Just how bad was it?
Warm temps, weak snowpack drive second-largest skier drop in industry history
Snow guns go full blast under the Corona Lift at Eldora Ski Area on Jan. 11./ Photo by David Krause, The Colorado Sun
The winter that wasn’t wrecked visitation to U.S. ski areas, with 9 million fewer visits, marking the second largest annual decline in visitation in the history of the resort industry.
On May 5, the National Ski Areas Association announced preliminary surveys showing the nation’s nearly 500 ski areas hosted around 52.6 million skier visits, which is down nearly 15%, from 61.6 million visits in 2024-25 – the second highest on record.
The feast-to-famine collapse in skier visits ranks the 2025-26 season 32nd worst out of 48 seasons on record.
“Few seasons demonstrate as clearly as this one how dependent our industry remains on regional weather patterns,” NSAA President and CEO Michael Reitzell said in a statement that pointed to record warmth, rain and persistently weak snow at resorts out West.

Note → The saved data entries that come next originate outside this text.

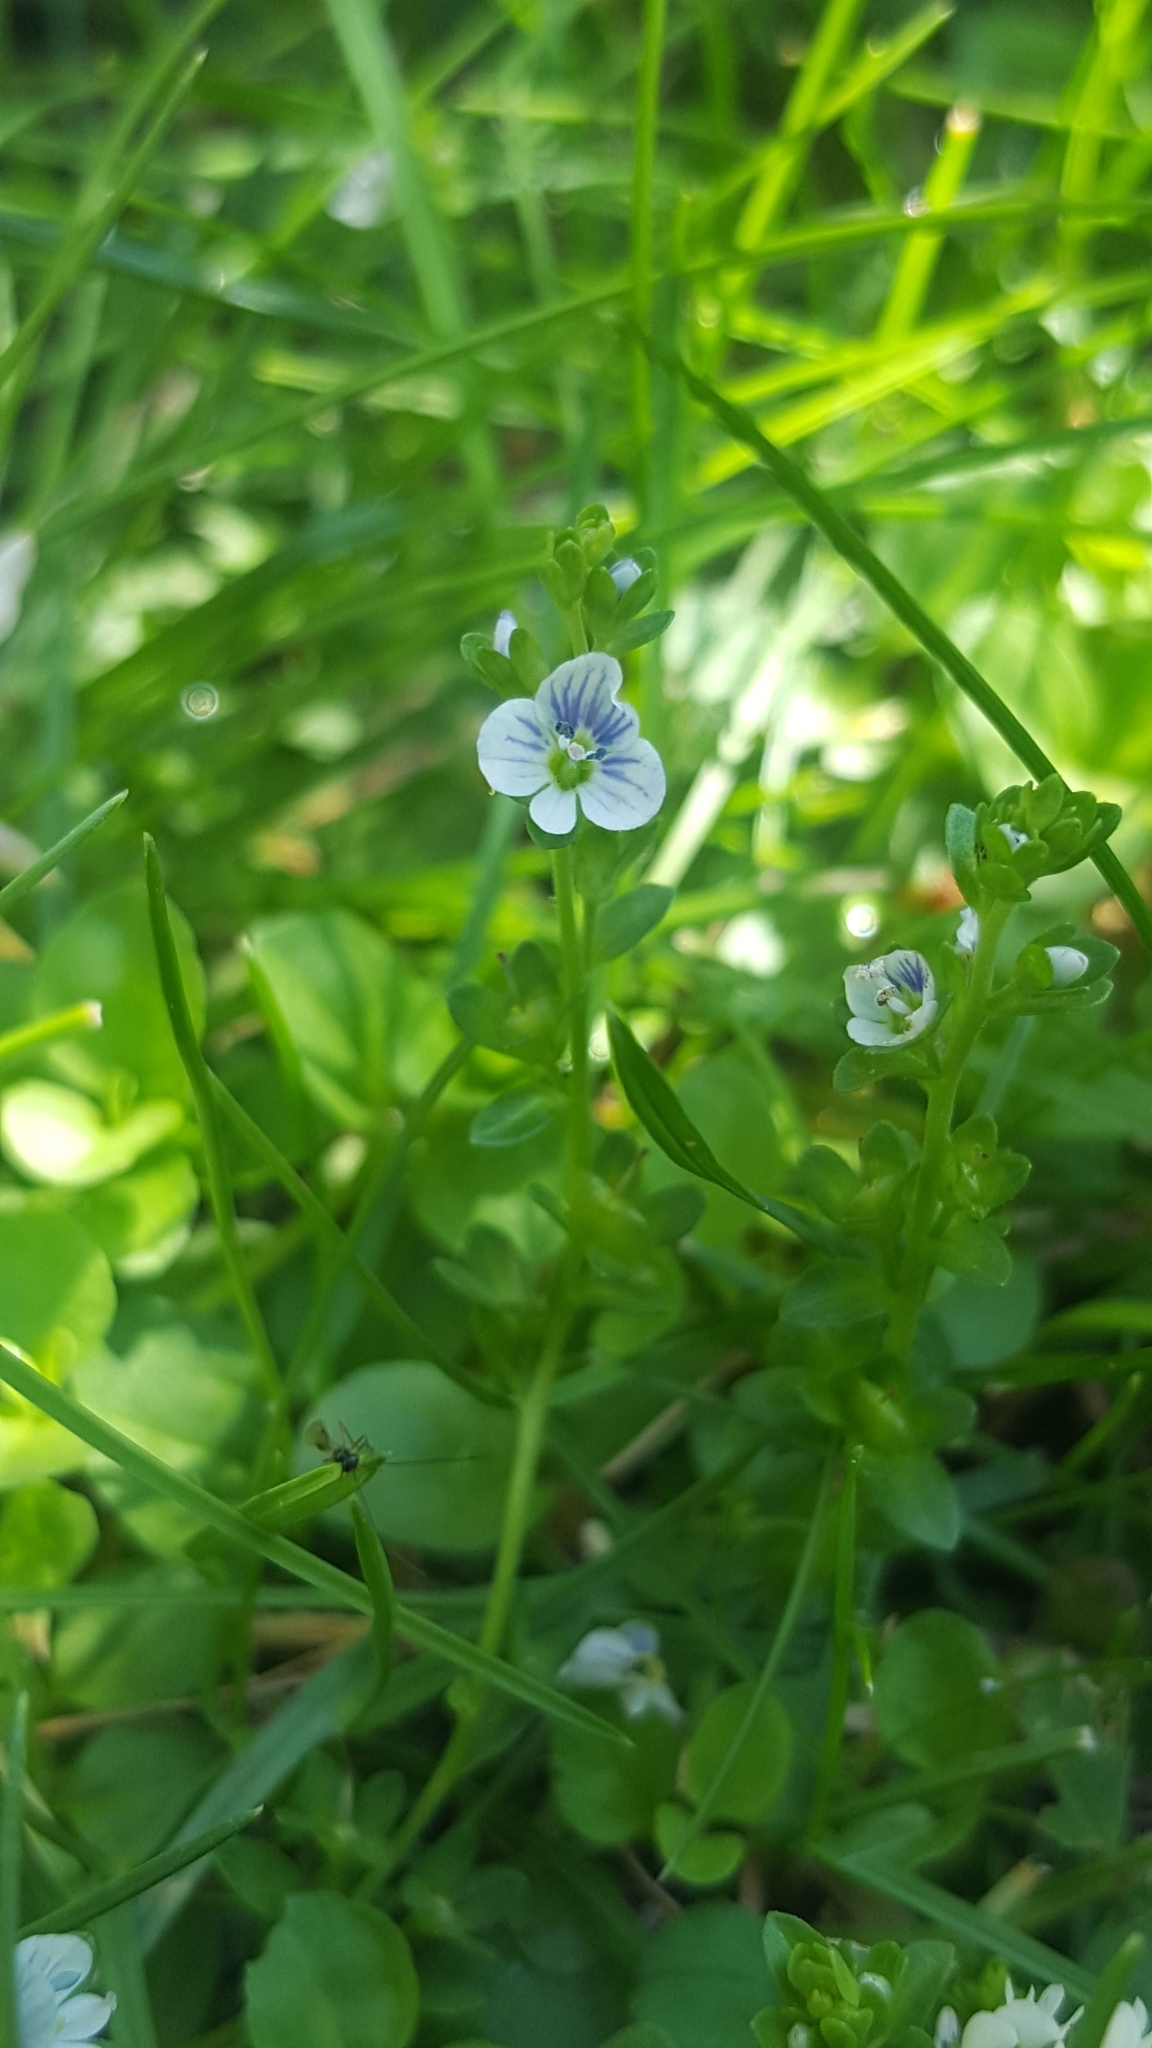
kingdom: Plantae
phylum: Tracheophyta
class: Magnoliopsida
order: Lamiales
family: Plantaginaceae
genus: Veronica
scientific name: Veronica serpyllifolia
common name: Thyme-leaved speedwell
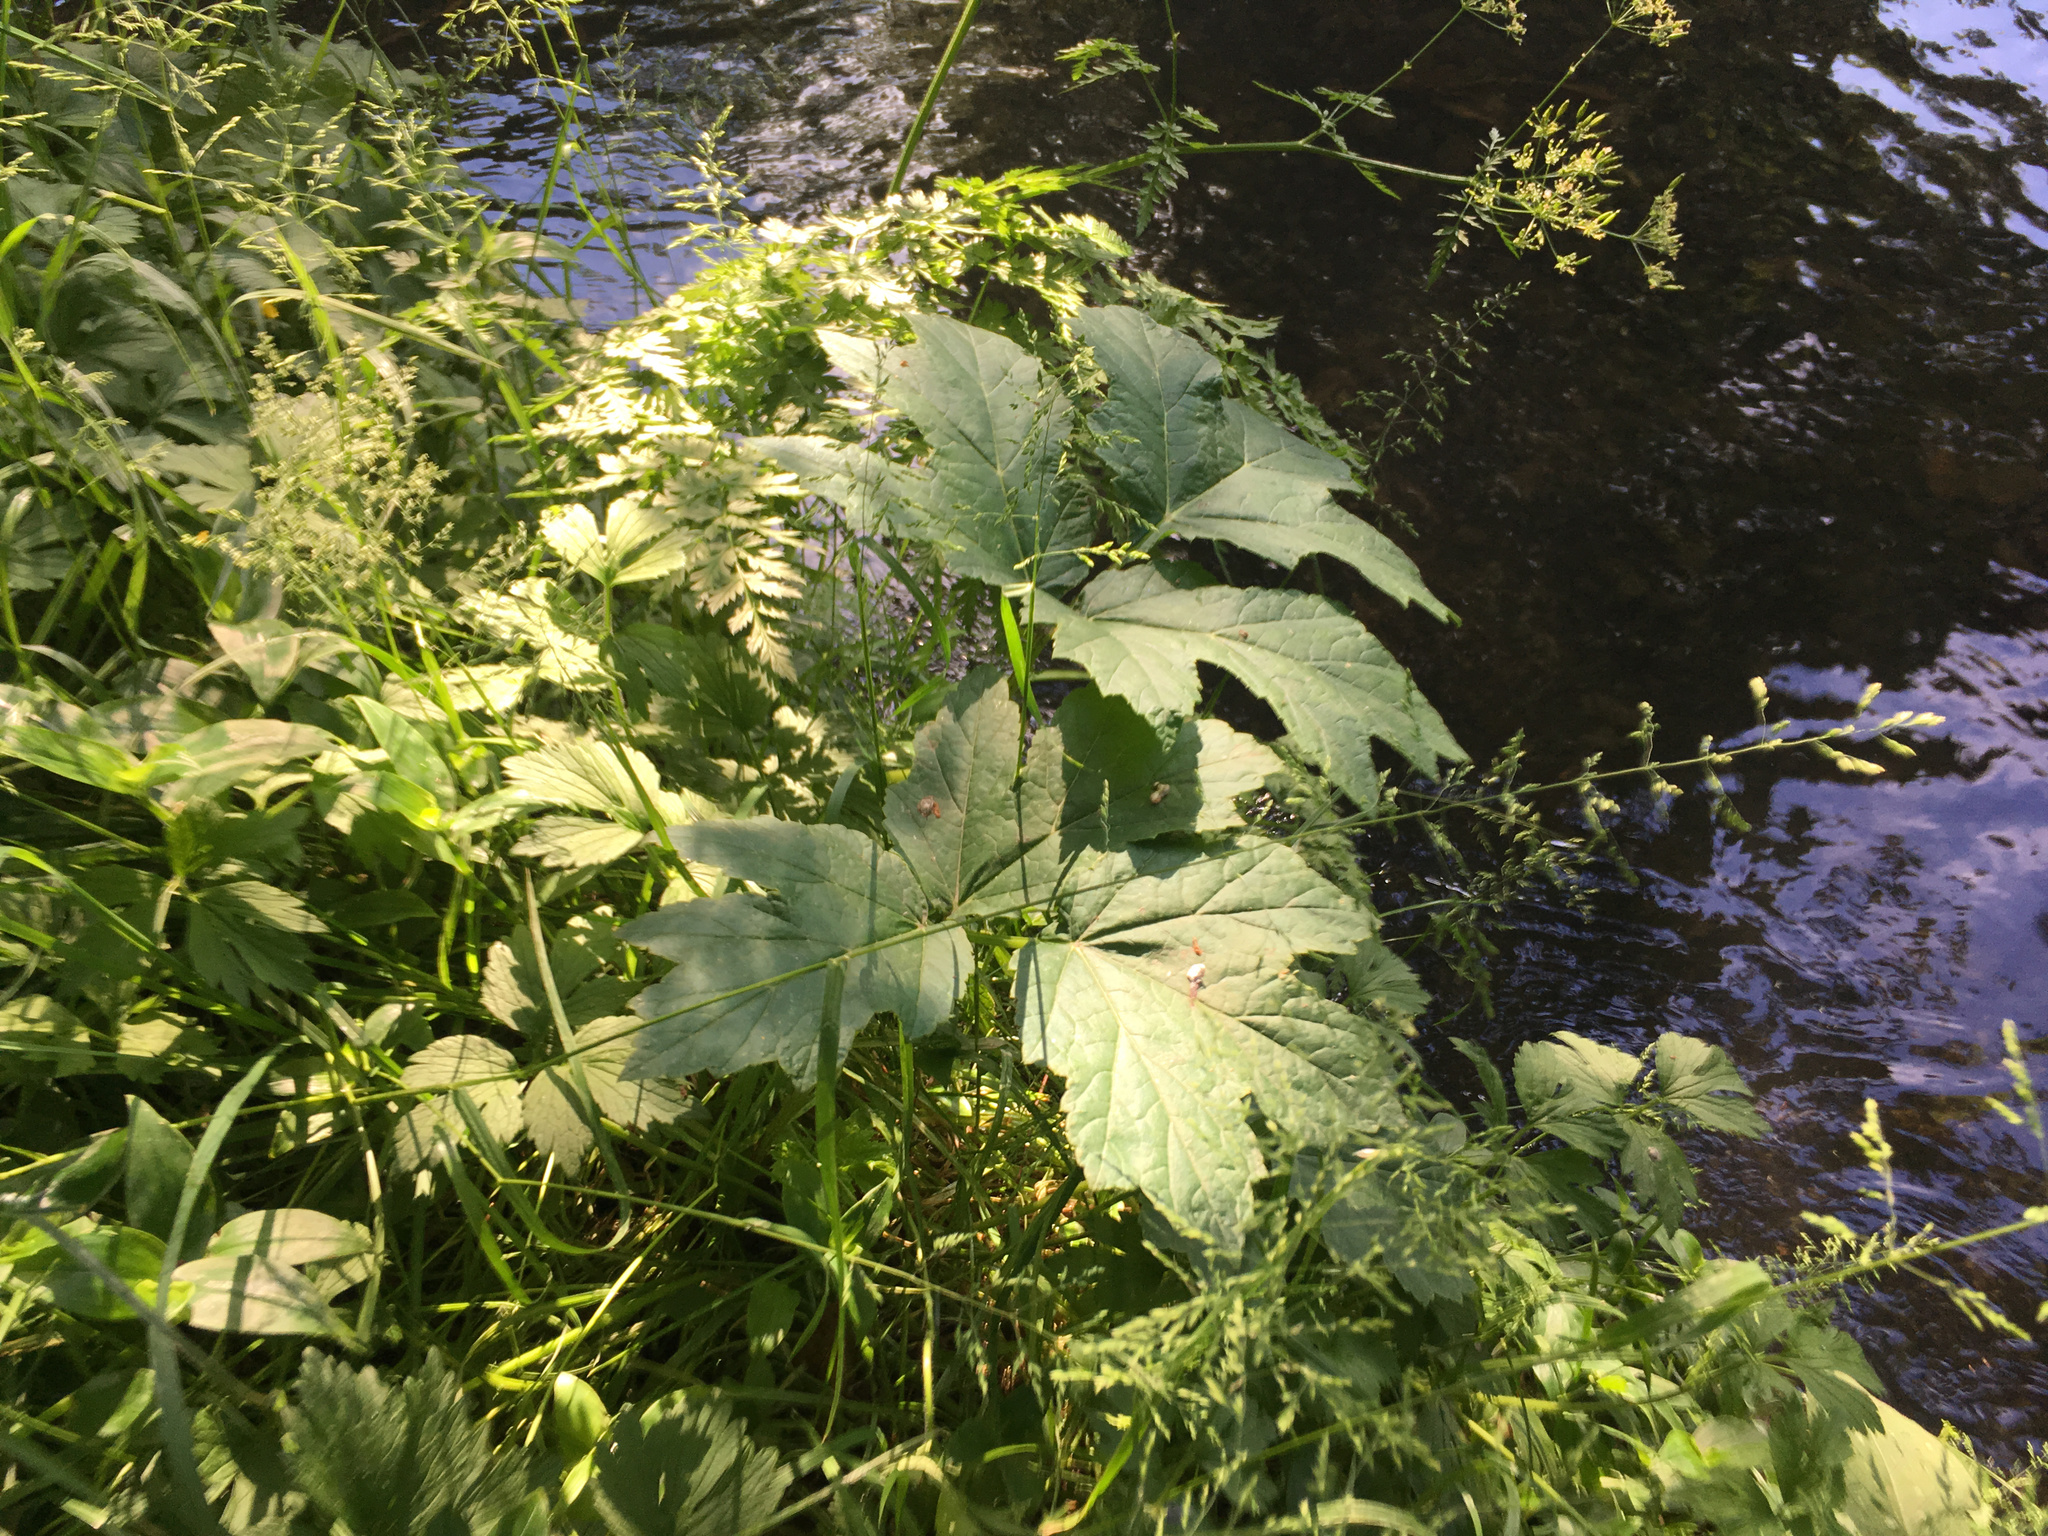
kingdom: Plantae
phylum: Tracheophyta
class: Magnoliopsida
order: Apiales
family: Apiaceae
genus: Heracleum
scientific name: Heracleum mantegazzianum
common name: Giant hogweed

Good snow out East helped numbers there, with resorts in the Northeast counting 12.9 million visits, compared with 12.5 million in 2024-25. In the Southeast, there were 4.8 million visits in 2025-26 compared with 4.4 million the previous season. Resorts in both regions posted their second-best season in the last decade.
But visits melted in the West as record-high temperatures ravaged snowpack. The NSAA numbers show 20.1 million visits in the organization’s Rocky Mountain region, the most trafficked in the country with more than 90 resorts in Colorado, Utah, Montana, Wyoming, Idaho and New Mexico. That compares with 26.5 million in 2024-25, 26.8 million in 2023-24 and a record 27.9 million in 2022-23. Resorts in Arizona, California, Oregon and Washington hosted 8.9 million visits, compared with 12.3 million in 2024-25.
Annual resort snowfall tallies in the West were crushed as well. The average snowfall nationally in the 2025-26 season was 112 inches, down 33% from the 10-year average of 169 inches. Despite this, the number of days that resorts operated remained steady – around 110– revealing the strength and increasing reliance on snowmaking across the U.S.
Colorado will not release skier visitation numbers until next month. Last year, the state’s 26 ski areas reported 13.8 million visits, making the 2024-25 ski season the third busiest ever for the state. The 2021-25 seasons were the four busiest in Colorado history. The streak ended in 2025-26, with visits expected to fall below 11 million.